> WHAT IS EXPECTED
Turn the lines of the data, from the one containing "- Automotive and autonomous vehicles" through the end of the data, into a numbered list, leaving out any blank lines.

[Saved entries]
------
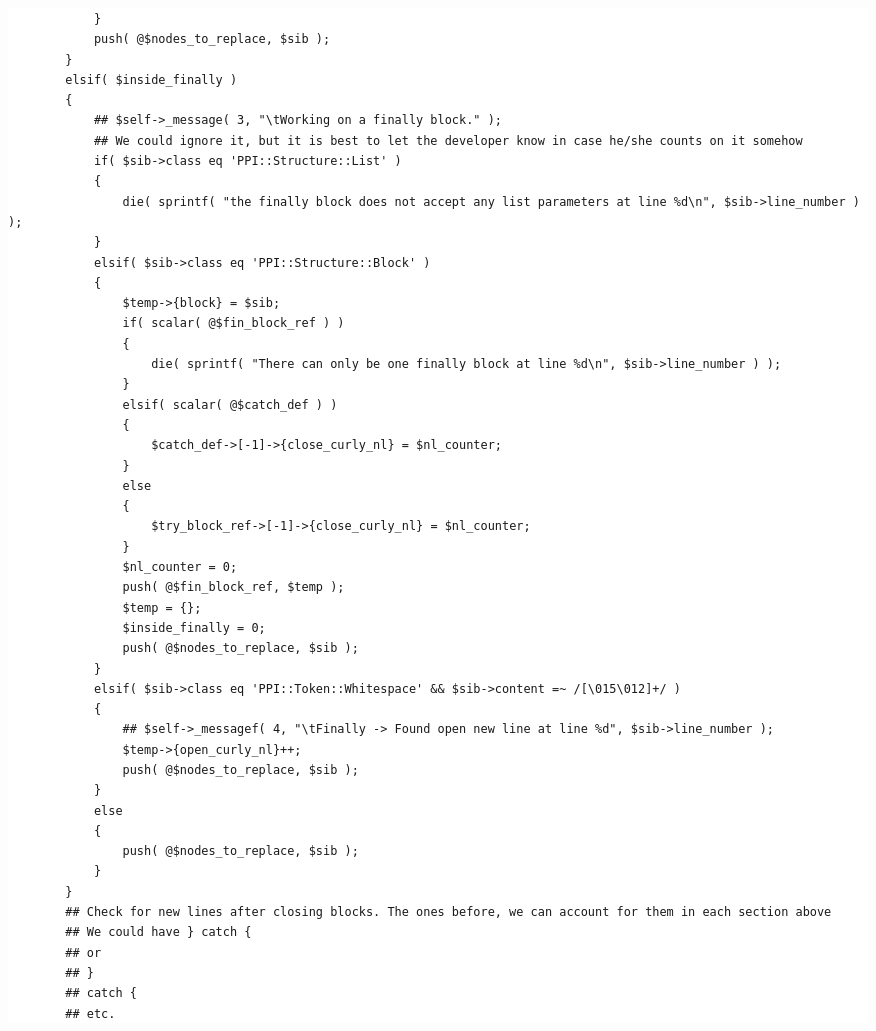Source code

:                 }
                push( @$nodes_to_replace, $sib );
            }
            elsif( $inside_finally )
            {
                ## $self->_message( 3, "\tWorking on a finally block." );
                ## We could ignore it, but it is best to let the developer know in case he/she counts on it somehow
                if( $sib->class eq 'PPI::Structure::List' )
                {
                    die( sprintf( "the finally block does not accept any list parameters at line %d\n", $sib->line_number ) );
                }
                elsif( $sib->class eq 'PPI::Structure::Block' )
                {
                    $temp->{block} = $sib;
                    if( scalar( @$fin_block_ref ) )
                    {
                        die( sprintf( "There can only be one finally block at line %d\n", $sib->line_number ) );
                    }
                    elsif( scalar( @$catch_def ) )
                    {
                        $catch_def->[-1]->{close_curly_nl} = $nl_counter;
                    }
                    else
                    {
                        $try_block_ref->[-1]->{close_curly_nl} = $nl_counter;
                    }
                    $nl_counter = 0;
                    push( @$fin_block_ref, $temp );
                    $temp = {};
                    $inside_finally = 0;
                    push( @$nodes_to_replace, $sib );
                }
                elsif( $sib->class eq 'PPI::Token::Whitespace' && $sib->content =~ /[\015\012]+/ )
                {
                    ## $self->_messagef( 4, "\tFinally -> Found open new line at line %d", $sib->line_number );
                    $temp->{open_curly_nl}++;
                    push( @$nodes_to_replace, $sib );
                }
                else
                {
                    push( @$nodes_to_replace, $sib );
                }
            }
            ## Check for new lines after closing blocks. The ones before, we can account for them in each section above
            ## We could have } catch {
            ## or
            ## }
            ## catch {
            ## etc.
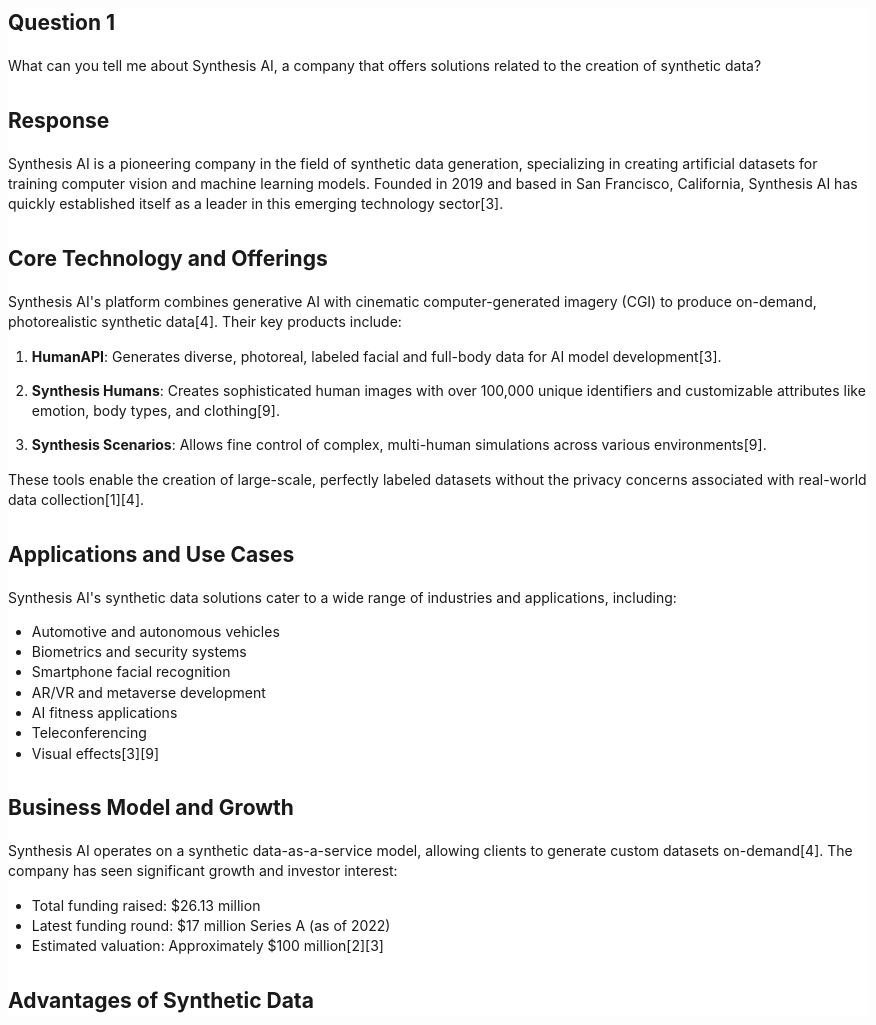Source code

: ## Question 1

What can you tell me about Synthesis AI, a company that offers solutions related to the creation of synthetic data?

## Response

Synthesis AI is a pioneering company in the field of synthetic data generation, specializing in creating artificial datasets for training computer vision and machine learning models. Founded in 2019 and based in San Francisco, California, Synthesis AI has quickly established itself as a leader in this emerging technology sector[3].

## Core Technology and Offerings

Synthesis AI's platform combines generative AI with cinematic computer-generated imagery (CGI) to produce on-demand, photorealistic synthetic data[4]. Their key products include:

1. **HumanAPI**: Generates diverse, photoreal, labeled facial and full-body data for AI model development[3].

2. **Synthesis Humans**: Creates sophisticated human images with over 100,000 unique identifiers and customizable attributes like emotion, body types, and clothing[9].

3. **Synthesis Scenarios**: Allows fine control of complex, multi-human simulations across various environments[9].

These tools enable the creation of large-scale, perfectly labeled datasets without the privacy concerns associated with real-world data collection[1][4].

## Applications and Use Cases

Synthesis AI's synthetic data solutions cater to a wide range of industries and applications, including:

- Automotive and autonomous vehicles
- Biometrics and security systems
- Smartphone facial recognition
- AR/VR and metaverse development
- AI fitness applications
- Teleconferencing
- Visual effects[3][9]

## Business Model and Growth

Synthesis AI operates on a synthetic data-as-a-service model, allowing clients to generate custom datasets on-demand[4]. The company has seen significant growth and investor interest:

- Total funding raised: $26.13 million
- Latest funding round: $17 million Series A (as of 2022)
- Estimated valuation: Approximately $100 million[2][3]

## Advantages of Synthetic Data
------
> OUTPUT BELOW
1. - Automotive and autonomous vehicles
2. - Biometrics and security systems
3. - Smartphone facial recognition
4. - AR/VR and metaverse development
5. - AI fitness applications
6. - Teleconferencing
7. - Visual effects[3][9]
8. ## Business Model and Growth
9. Synthesis AI operates on a synthetic data-as-a-service model, allowing clients to generate custom datasets on-demand[4]. The company has seen significant growth and investor interest:
10. - Total funding raised: $26.13 million
11. - Latest funding round: $17 million Series A (as of 2022)
12. - Estimated valuation: Approximately $100 million[2][3]
13. ## Advantages of Synthetic Data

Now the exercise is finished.